**To do:** Which lines in the entries below contain the string "storage"? Show each of them in full.
[Given data Boundary: Start]
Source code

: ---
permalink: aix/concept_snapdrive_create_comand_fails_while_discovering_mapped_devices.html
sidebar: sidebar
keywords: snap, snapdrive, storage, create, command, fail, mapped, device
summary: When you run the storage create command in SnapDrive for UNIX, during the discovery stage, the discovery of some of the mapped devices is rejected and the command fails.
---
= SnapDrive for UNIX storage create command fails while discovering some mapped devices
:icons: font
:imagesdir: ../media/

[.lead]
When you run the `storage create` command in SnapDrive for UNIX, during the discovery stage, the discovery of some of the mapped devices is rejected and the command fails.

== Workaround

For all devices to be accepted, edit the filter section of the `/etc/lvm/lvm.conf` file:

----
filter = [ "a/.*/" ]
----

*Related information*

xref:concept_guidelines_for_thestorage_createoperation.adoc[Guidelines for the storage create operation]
[Given data Boundary: End]
[Given data Boundary: Start]
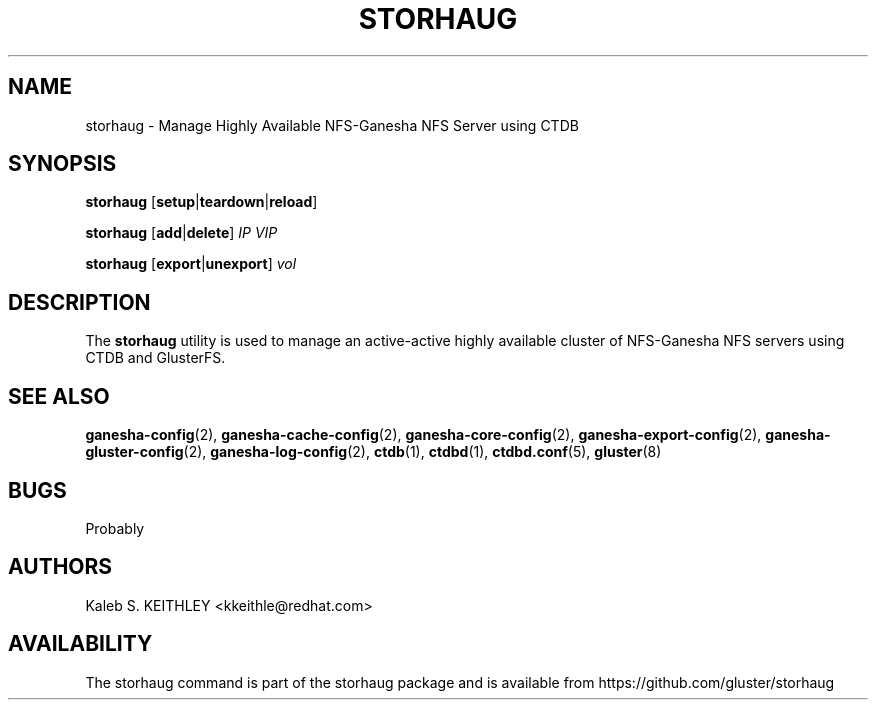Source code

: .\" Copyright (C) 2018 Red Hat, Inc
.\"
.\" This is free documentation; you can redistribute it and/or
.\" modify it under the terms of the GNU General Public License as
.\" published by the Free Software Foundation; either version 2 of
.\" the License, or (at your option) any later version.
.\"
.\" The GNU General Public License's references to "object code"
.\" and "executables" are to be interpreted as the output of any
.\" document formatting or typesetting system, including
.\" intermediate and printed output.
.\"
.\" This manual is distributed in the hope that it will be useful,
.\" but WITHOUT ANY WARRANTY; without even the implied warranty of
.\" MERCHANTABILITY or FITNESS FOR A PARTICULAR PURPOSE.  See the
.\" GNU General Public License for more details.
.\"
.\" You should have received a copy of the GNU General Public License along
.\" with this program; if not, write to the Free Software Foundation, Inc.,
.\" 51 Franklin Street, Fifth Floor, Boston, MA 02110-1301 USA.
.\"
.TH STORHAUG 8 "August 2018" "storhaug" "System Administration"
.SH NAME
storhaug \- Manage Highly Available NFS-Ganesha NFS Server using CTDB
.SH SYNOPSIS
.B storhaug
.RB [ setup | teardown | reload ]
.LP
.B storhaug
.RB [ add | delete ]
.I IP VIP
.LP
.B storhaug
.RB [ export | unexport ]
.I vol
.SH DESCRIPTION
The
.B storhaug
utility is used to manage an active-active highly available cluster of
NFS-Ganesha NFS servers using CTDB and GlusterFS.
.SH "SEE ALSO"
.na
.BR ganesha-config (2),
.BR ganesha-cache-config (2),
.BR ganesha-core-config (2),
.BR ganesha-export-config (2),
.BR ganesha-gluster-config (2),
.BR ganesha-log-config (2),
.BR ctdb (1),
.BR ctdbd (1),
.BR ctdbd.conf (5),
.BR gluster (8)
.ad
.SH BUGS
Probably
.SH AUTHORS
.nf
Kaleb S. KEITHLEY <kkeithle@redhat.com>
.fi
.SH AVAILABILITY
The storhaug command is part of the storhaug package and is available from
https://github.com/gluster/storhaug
[Given data Boundary: End]
**Exercise answer:**
keywords: snap, snapdrive, storage, create, command, fail, mapped, device
summary: When you run the storage create command in SnapDrive for UNIX, during the discovery stage, the discovery of some of the mapped devices is rejected and the command fails.
= SnapDrive for UNIX storage create command fails while discovering some mapped devices
When you run the `storage create` command in SnapDrive for UNIX, during the discovery stage, the discovery of some of the mapped devices is rejected and the command fails.
xref:concept_guidelines_for_thestorage_createoperation.adoc[Guidelines for the storage create operation]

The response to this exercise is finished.